Abstract:
Underlying surface has led to the complex hydrological response of watersheds in small mountainous areas. Among them, the slope can be the basic unit of hydrological response. It is of great significance to explore the hydrodynamic features of runoff under different conditions of underlying surface on mountainous slopes. In this study, the underlying surface of the slope was selected in the typical mountain areas, the Guanshan River watershed. Multiple simulated rainfall experiments were conducted in the laboratory. A systematic investigation was made to clarify the runoff and erosion hydrodynamic features of the soil slope under different slope gradients, soil thickness distribution, and soil base permeability.
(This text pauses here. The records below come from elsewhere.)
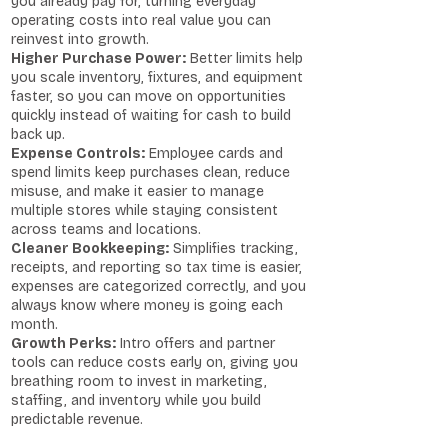
you already pay for, turning everyday
operating costs into real value you can
reinvest into growth.
Higher Purchase Power:
Better limits help
you scale inventory, fixtures, and equipment
faster, so you can move on opportunities
quickly instead of waiting for cash to build
back up.
Expense Controls:
Employee cards and
spend limits keep purchases clean, reduce
misuse, and make it easier to manage
multiple stores while staying consistent
across teams and locations.
Cleaner Bookkeeping:
Simplifies tracking,
receipts, and reporting so tax time is easier,
expenses are categorized correctly, and you
always know where money is going each
month.
Growth Perks:
Intro offers and partner
tools can reduce costs early on, giving you
breathing room to invest in marketing,
staffing, and inventory while you build
predictable revenue.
The results showed that: 1) The Reynolds number, shear stress, and runoff power increased with the increase of rainfall intensity, whereas, the Darcy-Weisbach resistance coefficient decreased. The rain intensity initiated a significant increase in the mean values of Reynolds number and runoff power (
P<0.05). The mean values of Reynolds number and runoff power at the rain intensity of 60, 90, and 120 mm/h increased by 130%-435%, compared with the mean values of 30 mm/h. Slope gradients shared significant positive effects on the mean shear stress and mean runoff power (
P<0.05). The mean shear stress for the 15° and 25° slope gradients treatments increased 135% and 187%, respectively, compared with the 5 slope gradients treatment; The mean runoff power increased 224% and 357%, respectively. The thickness of the soil layer had significant effects on the mean Darcy-Weisbach resistance coefficient, mean Reynolds number and mean runoff power under a permeable soil base. The permeability of the soil base also exhibited a significant effect on the mean Reynolds number and the mean shear stress, when the thickness of the soil layer was thin at the top. The hydrodynamic features depended mainly on the rainfall intensity. The variance contributions to the Reynolds number reached 83.11%. The dominant influencing factors on shear stress and runoff power were the rainfall intensity and slope gradients. The sum of both variance contributions to shear stress and runoff power reached 67.64%, and 80.58%, respectively. Slope and soil thickness were the main influencing factors on the hydrodynamic parameters under a single rainfall intensity, followed by the interactions between soil thickness and slope gradients. The bottom permeability and soil thickness also presented some influence on the hydrodynamic parameters. Therefore, it is very necessary to consider the soil bottom permeability, soil thickness, and their interaction on hydrodynamic features, rainfall intensity, and slope gradients. The findings can provide some theoretical support to determine the influence of runoff and sediment yields on the complex slope surface. Some parameters can also be offered to simulate the hydrological process in small mountainous watersheds.